You should test your broker out every now and again. Do not do this every year, because not only does it annoy insurers to see the same piece of business more than once, brokers also take a view on the client that goes to market every year too. If you are going to go out to market with another broker be sure to give your holding broker a chance to quote for your cover first – there is nothing more frustrating for a broker who has worked with a client over a period of time to find all of the markets that will quote have been blocked by an attacking broker prior to being given the chance to do the job properly for the client. A simple rule of thumb is to let your holding broker have a few days head start on the quote process before you ask an alternative broker to come up with a quote.

Be fair to all parties. If you have instructed an alternative broker to obtain competitive quotes for you be prepared to move your business. In common with many brokers PI Expert does not charge a fee for obtaining quotes and this can be a costly and time consuming job. It is only fair therefore for you to be prepared to move your business if the alternative broker is able to obtain significantly better terms. You will do your business no favours by sticking with a broker whose strategy is to allow another broker to do the hard work of obtaining the best price for your cover and then price matching the best deal you are able to obtain elsewhere. The broker who has done all of the hard work and not obtained your business is unlikely to want to try again the following year and there is no pressure on your holding broker to do more than offer up existing insurers terms.

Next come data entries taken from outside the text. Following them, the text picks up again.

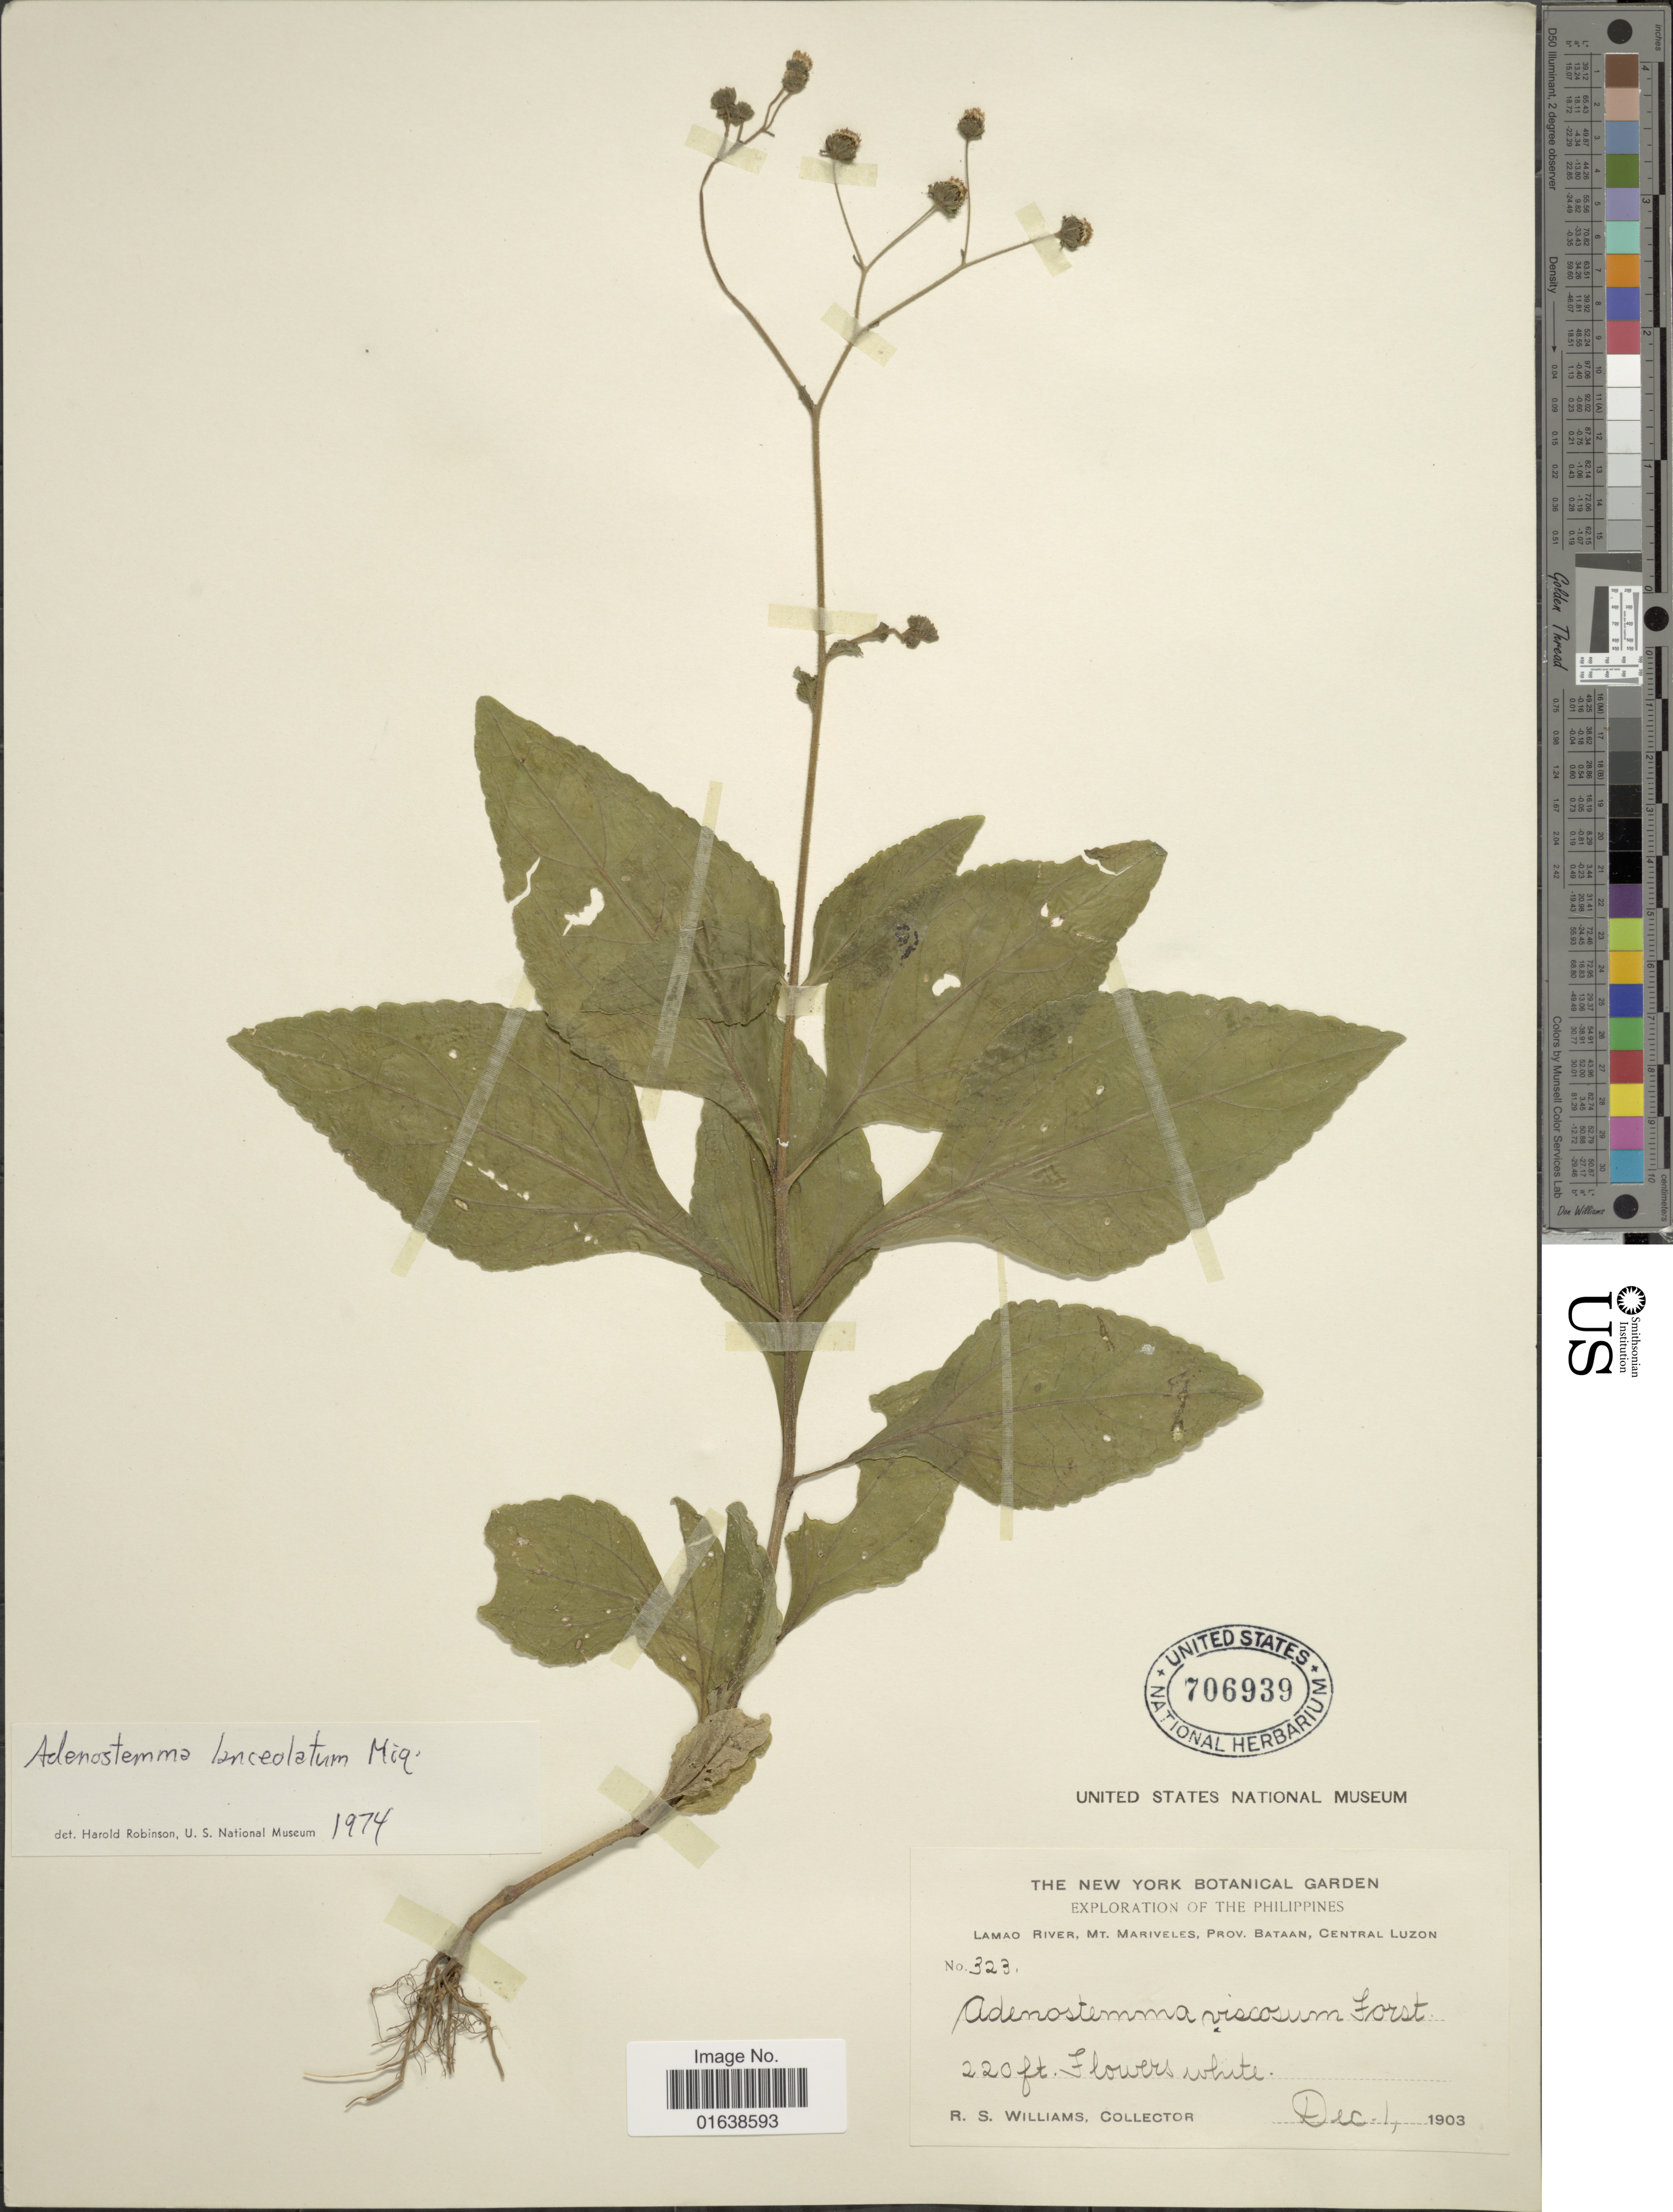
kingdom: Plantae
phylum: Tracheophyta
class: Magnoliopsida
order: Asterales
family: Asteraceae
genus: Adenostemma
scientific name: Adenostemma lanceolatum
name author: Miq.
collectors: R. S. Williams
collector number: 323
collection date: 1903-12-01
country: Philippines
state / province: Central Luzon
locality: The Philippines. Lamao River, Mt. Mariveles, Prov. Bataan, Central Luzon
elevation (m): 67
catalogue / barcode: US 706939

Be claim aware. If you have had a claim during the year it is sensible to stay with your holding insurer at renewal. If there is a problem with the claim then insurers are more inclined to look favourably on it if you have shown loyalty to them at renewal. There is an unwritten understanding between insurers that expects policyholders to give the holding insurers at least some opportunity to make their money back after a claim has been paid out and many will take a dim view of an insured who tries to move their cover at the renewal which immediately follows a claim being made. This may affect your chances of obtaining a quote at all in the future.